How to talk to your secular friends

How to talk to your secular friends February 16, 2015

Since I am a conservative Christian and a professional philosopher, I am sometimes asked how I get along with my secular colleagues. The truth is that I have many friends in my professional life whose worldviews are different from my own. I love and cherish these persons, and I regularly pray for blessing in their lives.

 

What is the key to getting along with friends who think differently than I do, both inside and outside of my profession? Part of it is just to ‘let it go,’ and not to get annoyed over slights or insults. Sometimes this involves nothing more than swallowing my pride. Sometimes it means doing something more – maybe to pause, step back, and recognize that my hurt feelings are not the most important thing in this situation.

 

Another practice that I try to follow is to be generous to my secular friends in my field.
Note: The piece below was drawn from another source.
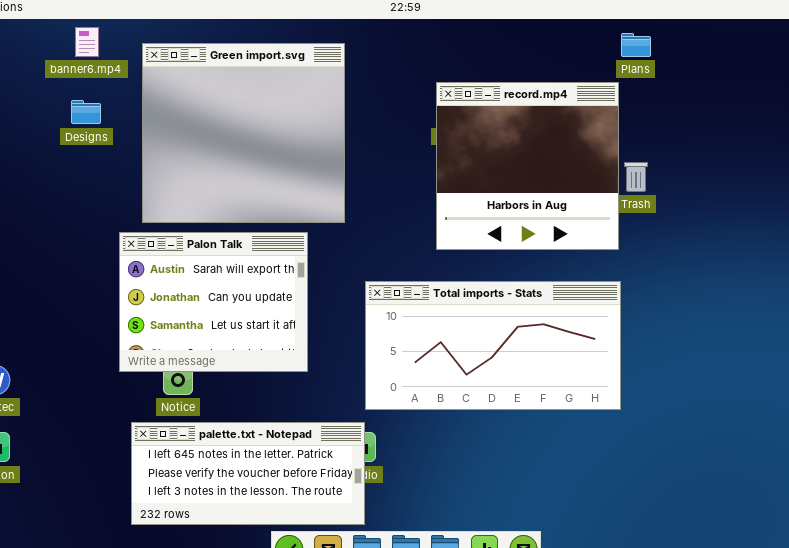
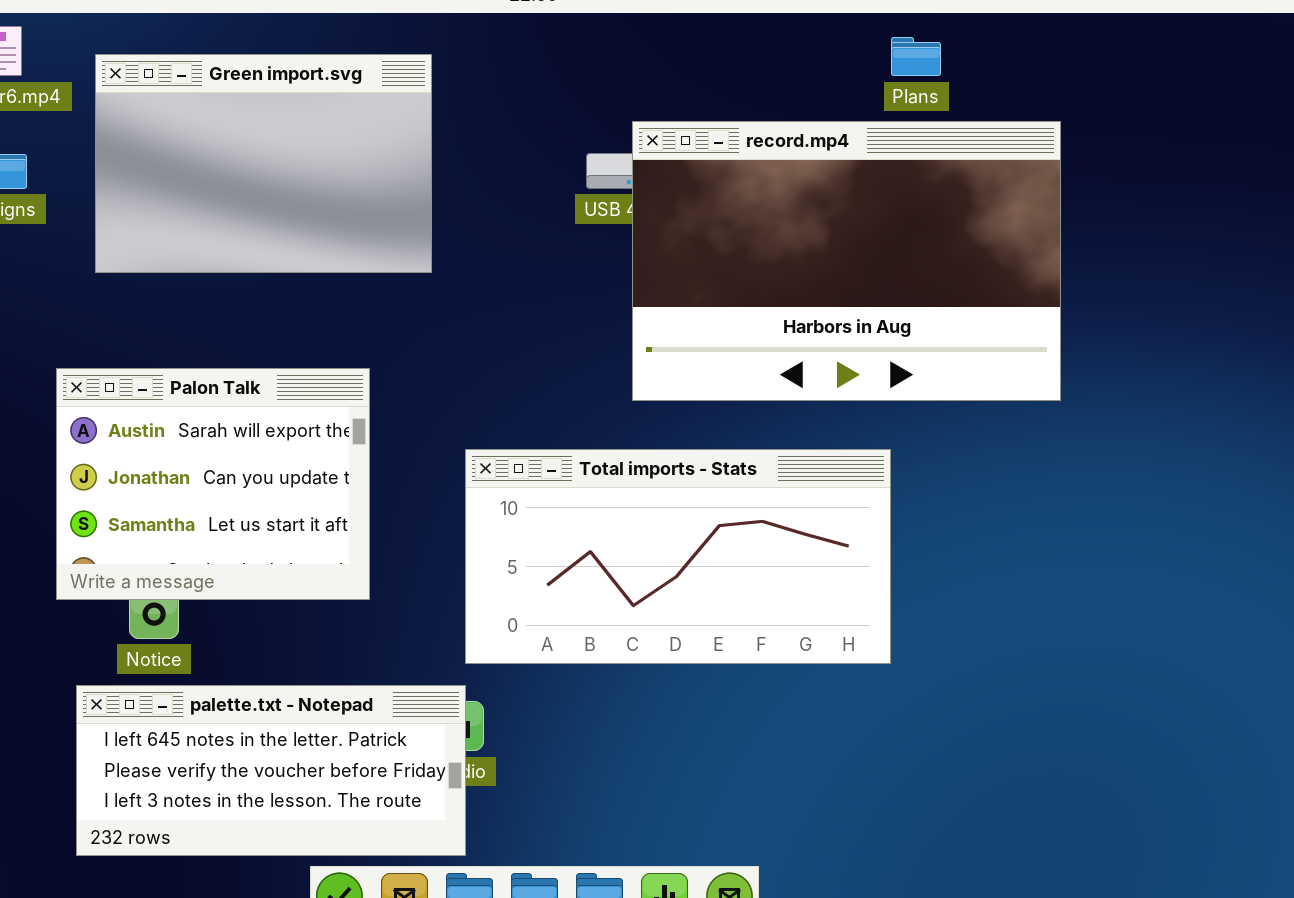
Green import.svg: [142,43,345,223] -> [95,54,432,273], resized
record.mp4: [436,82,619,250] -> [632,121,1061,401], moved, resized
I serve them whenever possible – whether by offering to read and comment on their work (this is considered to be a service responsibility), or by listening, genuinely, to their views. A little bit of generosity goes a long way in smoothing social relations!

 

As a Christian in professional philosophy I often feel as though my views are marginalized. A lot of people do not want to hear what I have to say – many of them think that they already know what my view is before I express it. But when I spend a good percentage of my time focusing on the things that my secular colleagues and I have in common – circumstances in which I major on the ties that we have in common – I have found that my friends are more interested in my view when it comes time for me to speak. Being charitable toward one’s neighbors – whoever they might be – wins their esteem, in my experience.